• **Data for review**:
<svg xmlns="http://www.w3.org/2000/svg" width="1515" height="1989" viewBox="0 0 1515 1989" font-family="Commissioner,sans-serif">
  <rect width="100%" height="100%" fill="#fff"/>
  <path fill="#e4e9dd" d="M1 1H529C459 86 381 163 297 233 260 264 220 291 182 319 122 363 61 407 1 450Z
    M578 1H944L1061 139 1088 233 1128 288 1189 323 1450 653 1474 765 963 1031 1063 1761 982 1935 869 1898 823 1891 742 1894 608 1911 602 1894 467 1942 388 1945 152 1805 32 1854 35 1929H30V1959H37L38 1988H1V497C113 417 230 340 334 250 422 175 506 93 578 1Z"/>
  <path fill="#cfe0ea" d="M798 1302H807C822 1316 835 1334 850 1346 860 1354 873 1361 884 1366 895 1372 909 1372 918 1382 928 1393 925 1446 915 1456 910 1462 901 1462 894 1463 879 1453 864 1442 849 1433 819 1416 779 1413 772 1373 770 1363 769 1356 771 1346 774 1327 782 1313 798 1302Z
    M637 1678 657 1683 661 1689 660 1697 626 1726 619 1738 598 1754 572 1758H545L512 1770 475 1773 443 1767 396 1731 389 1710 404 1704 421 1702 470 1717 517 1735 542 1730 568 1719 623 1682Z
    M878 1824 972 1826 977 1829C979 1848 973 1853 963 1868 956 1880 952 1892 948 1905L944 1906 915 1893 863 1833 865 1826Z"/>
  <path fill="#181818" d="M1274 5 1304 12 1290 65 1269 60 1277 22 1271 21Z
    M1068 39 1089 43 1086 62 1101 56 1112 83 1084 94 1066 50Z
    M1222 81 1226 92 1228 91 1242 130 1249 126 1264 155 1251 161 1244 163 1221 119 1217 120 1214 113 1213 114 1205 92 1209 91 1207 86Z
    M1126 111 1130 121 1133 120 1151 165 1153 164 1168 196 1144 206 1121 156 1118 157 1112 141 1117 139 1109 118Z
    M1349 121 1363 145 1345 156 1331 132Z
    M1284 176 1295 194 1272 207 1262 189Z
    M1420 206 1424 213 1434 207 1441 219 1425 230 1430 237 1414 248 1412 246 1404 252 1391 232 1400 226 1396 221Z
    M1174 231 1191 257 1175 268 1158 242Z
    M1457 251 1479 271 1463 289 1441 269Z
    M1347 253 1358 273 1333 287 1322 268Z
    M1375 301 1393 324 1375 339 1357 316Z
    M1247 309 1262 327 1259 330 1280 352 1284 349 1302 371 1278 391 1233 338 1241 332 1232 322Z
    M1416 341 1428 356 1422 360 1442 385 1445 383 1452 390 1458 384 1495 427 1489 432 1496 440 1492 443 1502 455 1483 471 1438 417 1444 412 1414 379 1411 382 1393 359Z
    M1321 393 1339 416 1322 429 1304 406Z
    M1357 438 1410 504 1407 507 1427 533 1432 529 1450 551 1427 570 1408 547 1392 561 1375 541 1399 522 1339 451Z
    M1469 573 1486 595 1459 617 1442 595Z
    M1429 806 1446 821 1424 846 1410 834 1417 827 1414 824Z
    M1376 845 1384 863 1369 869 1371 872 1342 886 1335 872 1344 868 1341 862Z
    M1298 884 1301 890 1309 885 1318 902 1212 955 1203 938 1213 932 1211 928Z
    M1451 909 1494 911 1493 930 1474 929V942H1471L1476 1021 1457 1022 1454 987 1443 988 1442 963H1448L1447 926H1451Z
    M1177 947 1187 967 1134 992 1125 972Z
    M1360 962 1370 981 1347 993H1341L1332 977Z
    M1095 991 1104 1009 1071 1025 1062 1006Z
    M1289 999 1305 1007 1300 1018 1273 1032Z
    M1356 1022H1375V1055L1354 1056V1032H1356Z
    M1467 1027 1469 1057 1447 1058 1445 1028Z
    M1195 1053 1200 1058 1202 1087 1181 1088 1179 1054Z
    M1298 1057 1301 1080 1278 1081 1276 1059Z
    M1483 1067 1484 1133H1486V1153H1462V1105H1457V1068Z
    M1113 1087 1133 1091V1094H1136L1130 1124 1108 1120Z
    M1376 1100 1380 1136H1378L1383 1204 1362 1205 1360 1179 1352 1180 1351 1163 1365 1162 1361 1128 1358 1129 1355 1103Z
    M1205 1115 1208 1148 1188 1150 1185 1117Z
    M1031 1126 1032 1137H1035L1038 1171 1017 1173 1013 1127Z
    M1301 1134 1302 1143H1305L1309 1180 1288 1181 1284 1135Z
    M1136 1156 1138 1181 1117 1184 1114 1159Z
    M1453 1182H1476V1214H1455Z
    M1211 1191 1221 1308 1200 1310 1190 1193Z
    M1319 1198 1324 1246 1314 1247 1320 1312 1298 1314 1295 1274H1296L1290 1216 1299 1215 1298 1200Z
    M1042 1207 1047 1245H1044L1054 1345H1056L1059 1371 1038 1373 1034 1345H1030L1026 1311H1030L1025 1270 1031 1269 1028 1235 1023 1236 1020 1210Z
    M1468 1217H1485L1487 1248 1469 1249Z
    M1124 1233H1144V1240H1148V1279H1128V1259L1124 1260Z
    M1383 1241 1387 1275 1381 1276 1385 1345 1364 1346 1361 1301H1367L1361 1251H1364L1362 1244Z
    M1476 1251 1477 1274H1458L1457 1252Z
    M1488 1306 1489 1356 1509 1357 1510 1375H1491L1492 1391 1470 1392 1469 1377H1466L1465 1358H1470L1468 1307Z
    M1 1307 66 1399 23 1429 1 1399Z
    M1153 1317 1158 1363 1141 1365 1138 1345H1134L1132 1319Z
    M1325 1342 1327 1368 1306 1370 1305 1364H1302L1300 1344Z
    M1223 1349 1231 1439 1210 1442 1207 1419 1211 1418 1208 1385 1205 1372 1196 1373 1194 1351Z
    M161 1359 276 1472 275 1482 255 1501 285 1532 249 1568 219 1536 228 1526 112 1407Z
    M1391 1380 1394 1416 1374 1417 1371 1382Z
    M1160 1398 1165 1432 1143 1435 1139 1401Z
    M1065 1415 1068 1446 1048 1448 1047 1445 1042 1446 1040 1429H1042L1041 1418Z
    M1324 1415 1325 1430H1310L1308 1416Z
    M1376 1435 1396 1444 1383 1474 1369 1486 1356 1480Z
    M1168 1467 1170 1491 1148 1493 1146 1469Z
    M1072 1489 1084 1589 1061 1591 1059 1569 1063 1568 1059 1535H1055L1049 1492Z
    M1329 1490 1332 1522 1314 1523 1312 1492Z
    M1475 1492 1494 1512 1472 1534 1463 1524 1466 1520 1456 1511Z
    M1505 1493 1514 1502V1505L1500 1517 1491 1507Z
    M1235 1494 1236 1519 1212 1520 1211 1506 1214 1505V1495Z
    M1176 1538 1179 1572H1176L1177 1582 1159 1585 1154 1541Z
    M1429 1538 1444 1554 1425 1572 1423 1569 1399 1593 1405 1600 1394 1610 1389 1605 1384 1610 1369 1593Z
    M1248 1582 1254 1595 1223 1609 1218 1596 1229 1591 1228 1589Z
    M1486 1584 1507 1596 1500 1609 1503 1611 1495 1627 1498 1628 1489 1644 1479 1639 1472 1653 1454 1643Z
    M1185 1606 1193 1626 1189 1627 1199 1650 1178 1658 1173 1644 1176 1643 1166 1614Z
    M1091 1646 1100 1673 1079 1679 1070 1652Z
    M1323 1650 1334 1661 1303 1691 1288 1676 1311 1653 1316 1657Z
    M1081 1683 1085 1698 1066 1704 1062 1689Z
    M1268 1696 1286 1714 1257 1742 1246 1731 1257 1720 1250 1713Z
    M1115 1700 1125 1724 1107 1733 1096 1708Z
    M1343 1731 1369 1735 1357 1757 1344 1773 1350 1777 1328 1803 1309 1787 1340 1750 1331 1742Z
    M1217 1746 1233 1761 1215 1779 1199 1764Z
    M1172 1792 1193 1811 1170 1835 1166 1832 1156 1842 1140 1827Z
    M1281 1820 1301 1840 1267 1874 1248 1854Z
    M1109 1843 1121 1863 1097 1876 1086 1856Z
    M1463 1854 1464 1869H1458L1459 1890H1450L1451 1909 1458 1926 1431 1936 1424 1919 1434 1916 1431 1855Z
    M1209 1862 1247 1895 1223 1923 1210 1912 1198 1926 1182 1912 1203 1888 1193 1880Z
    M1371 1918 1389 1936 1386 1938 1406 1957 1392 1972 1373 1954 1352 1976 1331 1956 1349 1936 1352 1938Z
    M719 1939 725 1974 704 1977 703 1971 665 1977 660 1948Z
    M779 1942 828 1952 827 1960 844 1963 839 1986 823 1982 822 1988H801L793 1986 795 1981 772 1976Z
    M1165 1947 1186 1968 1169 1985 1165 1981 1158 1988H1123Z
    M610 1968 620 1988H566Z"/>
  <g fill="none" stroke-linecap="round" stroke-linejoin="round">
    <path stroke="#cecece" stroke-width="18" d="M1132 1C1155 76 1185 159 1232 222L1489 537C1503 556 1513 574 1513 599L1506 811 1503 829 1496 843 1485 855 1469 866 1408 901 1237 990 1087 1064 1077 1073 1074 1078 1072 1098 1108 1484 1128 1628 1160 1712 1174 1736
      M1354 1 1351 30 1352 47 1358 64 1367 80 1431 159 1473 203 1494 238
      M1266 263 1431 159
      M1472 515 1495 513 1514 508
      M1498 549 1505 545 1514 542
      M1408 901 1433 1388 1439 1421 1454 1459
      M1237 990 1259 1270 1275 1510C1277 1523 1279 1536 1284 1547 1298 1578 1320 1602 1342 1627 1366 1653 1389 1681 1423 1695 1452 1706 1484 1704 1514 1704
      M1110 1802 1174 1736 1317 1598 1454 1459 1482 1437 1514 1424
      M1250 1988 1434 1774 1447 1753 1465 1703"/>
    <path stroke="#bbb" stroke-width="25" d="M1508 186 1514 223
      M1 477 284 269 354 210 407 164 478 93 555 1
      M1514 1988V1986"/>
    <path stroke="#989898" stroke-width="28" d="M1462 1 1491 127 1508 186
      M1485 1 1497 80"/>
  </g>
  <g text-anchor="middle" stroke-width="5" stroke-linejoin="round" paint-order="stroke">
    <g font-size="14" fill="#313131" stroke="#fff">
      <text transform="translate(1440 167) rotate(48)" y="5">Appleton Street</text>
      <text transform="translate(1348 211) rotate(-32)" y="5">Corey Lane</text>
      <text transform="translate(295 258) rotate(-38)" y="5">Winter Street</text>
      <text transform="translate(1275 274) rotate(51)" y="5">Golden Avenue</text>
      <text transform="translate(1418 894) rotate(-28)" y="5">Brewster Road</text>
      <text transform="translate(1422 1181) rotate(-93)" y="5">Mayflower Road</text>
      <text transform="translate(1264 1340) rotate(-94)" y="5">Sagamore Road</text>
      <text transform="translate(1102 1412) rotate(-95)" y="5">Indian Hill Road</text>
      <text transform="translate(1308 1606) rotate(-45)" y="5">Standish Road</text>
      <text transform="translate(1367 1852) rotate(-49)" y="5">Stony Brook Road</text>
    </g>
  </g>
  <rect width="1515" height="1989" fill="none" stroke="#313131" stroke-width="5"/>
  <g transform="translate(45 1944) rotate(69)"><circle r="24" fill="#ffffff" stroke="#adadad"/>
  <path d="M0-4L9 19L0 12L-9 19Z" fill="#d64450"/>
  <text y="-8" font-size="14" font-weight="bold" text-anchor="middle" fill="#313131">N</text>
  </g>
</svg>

• **Exercise directions**: What lines above mention "linejoin"? Copy each one.

• **Response area**:
  <g fill="none" stroke-linecap="round" stroke-linejoin="round">
  <g text-anchor="middle" stroke-width="5" stroke-linejoin="round" paint-order="stroke">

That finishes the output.